I was considering 156 volts and a Logisystem 550 amp controller but don't know about their reputation. How do you charge 156 volts? I have only seen chargers for 96, 120 and 144. If the controller works well and reliably, would this get closer to my range and speed? 
Thanks for all the help!! I will probably have many more questions.


----------



## madderscience (Jun 28, 2008)

Your component choices will probably be able to do 70mph and 40 miles, but given that it is a 4x4 truck, probably not at the same time.

I believe the manzanita chargers can go higher than 144V. Your other option is to split your pack, for example a 72V and a 96V section and charge them separately.

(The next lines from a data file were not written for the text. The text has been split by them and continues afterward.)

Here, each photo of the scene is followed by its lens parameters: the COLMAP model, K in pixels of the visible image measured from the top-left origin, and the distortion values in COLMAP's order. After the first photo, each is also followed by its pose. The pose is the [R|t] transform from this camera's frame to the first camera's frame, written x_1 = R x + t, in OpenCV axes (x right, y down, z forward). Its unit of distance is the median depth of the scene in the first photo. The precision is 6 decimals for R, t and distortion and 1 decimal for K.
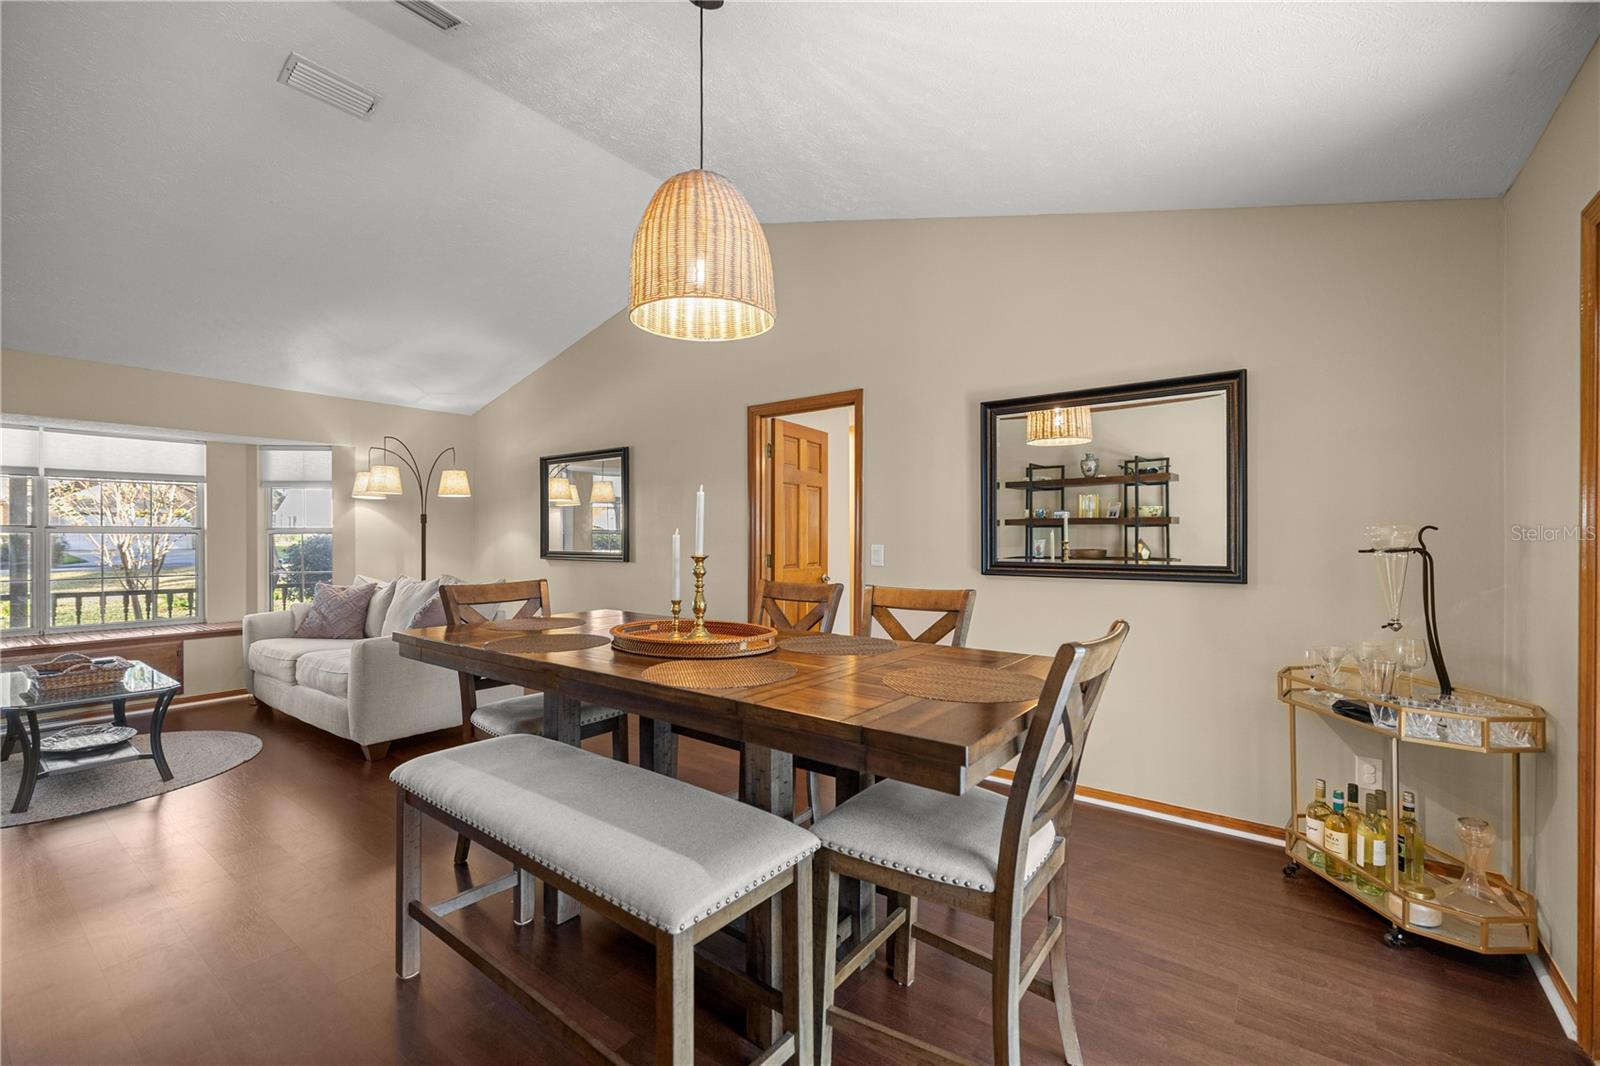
lens RADIAL K [[676.2, 0, 793.9], [0, 676.2, 535.3], [0, 0, 1]] dist [0.007099, -0.001180]
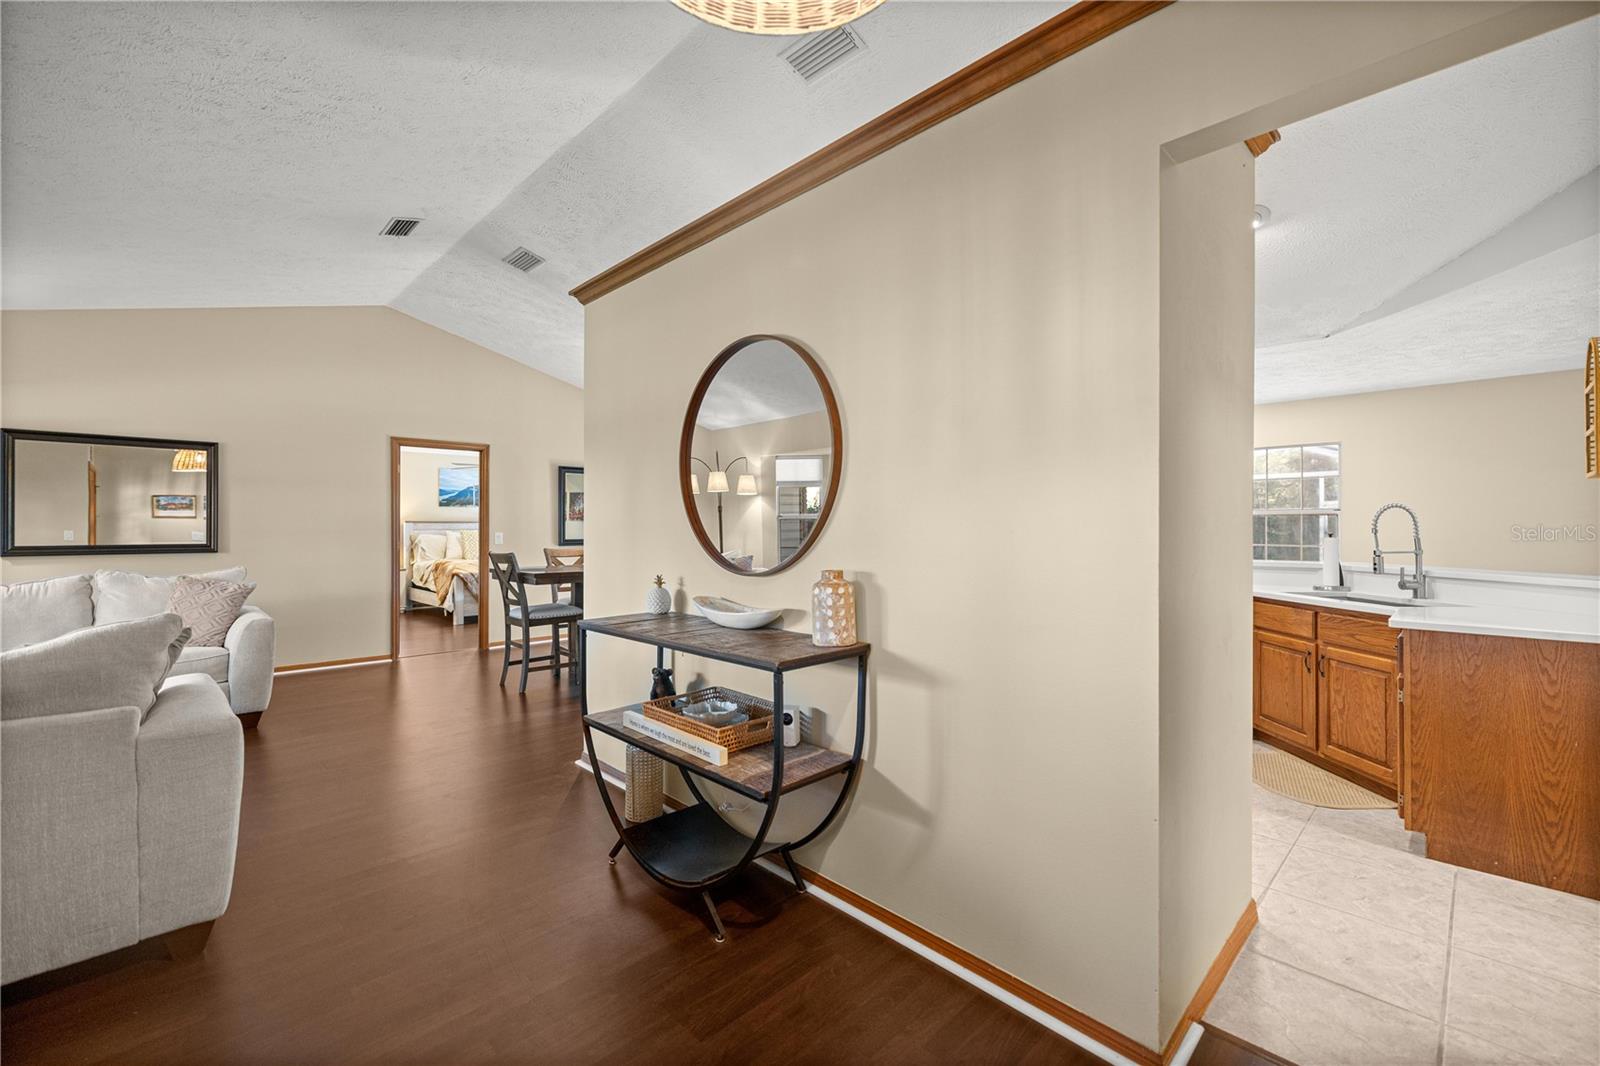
lens RADIAL K [[676.2, 0, 798.8], [0, 676.2, 529.4], [0, 0, 1]] dist [0.007099, -0.001180]
pose [[0.140453, -0.001925, 0.990086, -1.082383], [0.004063, 0.999991, 0.001368, 0.005572], [-0.990079, 0.003831, 0.140459, -0.037759]]
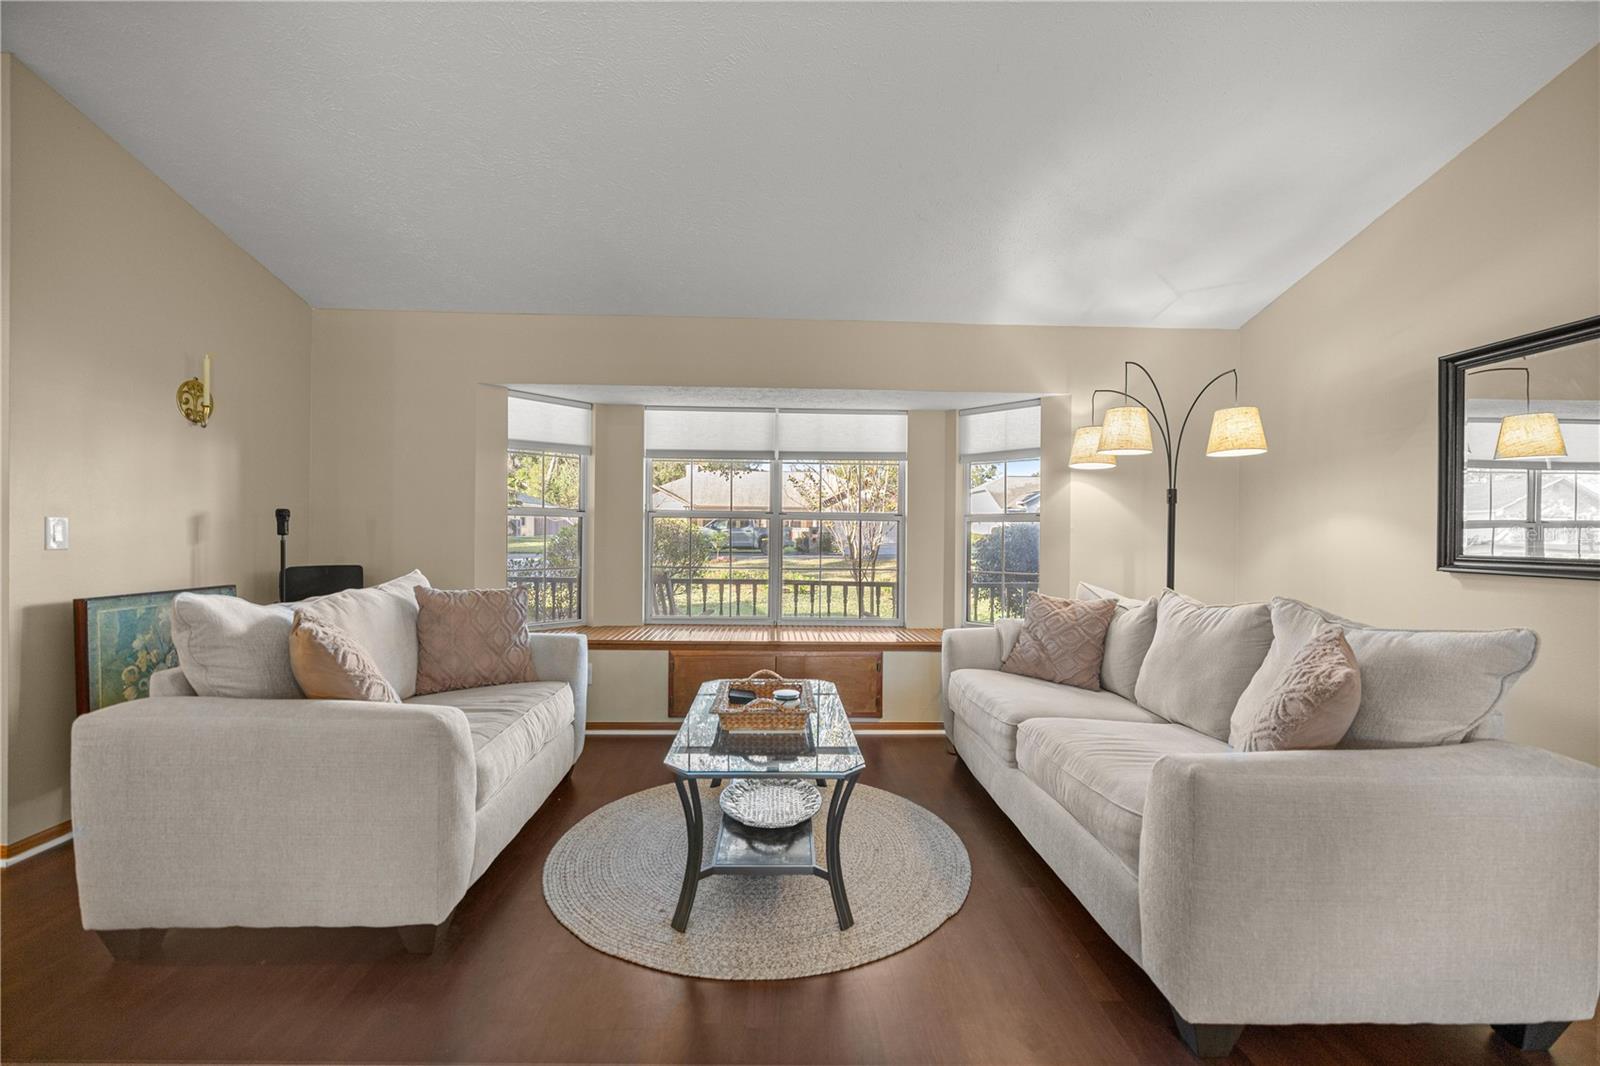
lens RADIAL K [[676.2, 0, 800.1], [0, 676.2, 530.0], [0, 0, 1]] dist [0.007099, -0.001180]
pose [[0.640108, 0.005003, -0.768269, -0.307858], [-0.011522, 0.999929, -0.003088, 0.012817], [0.768199, 0.010829, 0.640120, 0.364821]]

Unless you really need the 4wd you could probably save yourself a couple hundred pounds and some complexity, and increase your driving range a bit by finding a 2wd model of the same truck, if you like that particular model.

The more batteries the merrier. 156V means another 120lbs of lead (if we are talking 6V golf cart batteries) but if the truck can take it, it's probably not a bad idea.

The advanced DC 9" will have enough oomph but the next step up (a warp 9", with tougher brushes) might not be a bad upgrade. I don't think they cost that much more.

Since this truck is going to weigh around 5000lbs, a set of good high PSI truck tires, and some heavy duty brakes would be in order.

Good Luck.


----------